Exercise goal =>
Copy out each line featuring the string "face" from the entries beneath.
▬▬▬▬▬▬▬▬▬▬
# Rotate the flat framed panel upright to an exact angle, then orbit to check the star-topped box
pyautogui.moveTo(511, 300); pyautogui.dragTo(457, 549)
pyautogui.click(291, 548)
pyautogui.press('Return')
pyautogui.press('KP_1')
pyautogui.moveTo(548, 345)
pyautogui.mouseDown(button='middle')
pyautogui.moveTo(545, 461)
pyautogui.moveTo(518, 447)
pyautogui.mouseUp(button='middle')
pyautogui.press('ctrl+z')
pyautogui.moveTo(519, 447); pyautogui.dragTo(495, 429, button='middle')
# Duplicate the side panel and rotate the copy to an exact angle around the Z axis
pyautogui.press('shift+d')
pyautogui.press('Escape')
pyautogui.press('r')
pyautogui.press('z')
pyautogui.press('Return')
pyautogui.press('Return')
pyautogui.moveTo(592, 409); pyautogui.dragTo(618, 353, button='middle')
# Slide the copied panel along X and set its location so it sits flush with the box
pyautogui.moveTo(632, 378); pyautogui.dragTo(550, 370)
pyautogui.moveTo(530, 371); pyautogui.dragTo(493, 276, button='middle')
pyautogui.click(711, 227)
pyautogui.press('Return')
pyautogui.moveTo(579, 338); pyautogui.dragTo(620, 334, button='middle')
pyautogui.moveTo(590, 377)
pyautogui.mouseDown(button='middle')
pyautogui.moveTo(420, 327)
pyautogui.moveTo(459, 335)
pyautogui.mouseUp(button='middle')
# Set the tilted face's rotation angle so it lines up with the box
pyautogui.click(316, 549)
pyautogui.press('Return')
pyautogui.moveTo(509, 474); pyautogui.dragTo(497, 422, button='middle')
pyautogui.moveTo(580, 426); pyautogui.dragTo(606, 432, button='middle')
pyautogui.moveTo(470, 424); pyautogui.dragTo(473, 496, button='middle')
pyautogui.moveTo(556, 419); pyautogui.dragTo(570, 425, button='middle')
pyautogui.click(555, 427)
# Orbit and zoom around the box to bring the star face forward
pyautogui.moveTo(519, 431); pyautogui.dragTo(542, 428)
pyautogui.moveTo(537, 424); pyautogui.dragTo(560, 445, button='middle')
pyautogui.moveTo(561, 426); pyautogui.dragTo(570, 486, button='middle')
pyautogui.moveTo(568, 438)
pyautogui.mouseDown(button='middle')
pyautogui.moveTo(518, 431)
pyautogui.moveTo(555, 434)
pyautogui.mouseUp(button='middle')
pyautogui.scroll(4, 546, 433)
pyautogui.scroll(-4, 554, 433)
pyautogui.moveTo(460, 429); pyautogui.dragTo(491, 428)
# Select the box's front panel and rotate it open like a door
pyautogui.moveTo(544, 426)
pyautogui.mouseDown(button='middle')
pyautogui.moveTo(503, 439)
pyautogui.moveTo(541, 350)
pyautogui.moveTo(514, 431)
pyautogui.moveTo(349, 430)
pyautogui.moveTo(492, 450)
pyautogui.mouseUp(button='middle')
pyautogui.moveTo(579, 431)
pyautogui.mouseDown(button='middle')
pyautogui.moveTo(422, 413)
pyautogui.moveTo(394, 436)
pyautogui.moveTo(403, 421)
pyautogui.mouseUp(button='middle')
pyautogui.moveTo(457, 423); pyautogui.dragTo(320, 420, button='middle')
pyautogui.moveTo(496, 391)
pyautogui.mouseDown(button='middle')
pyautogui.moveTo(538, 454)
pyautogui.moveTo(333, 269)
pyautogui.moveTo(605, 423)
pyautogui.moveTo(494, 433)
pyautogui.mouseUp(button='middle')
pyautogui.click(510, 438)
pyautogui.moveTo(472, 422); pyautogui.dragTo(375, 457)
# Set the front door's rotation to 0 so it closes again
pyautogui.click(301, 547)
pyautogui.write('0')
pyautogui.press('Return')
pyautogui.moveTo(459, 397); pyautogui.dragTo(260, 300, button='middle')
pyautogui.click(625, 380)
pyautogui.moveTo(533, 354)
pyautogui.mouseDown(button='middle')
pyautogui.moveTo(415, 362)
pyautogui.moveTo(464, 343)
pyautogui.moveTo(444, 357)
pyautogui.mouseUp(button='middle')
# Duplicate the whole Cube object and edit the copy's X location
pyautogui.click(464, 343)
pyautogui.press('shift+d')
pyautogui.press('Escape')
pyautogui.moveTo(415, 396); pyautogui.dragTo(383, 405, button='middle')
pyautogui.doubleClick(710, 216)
▬▬▬▬▬▬▬▬▬▬
Exercise answer =>
# Set the tilted face's rotation angle so it lines up with the box
# Orbit and zoom around the box to bring the star face forward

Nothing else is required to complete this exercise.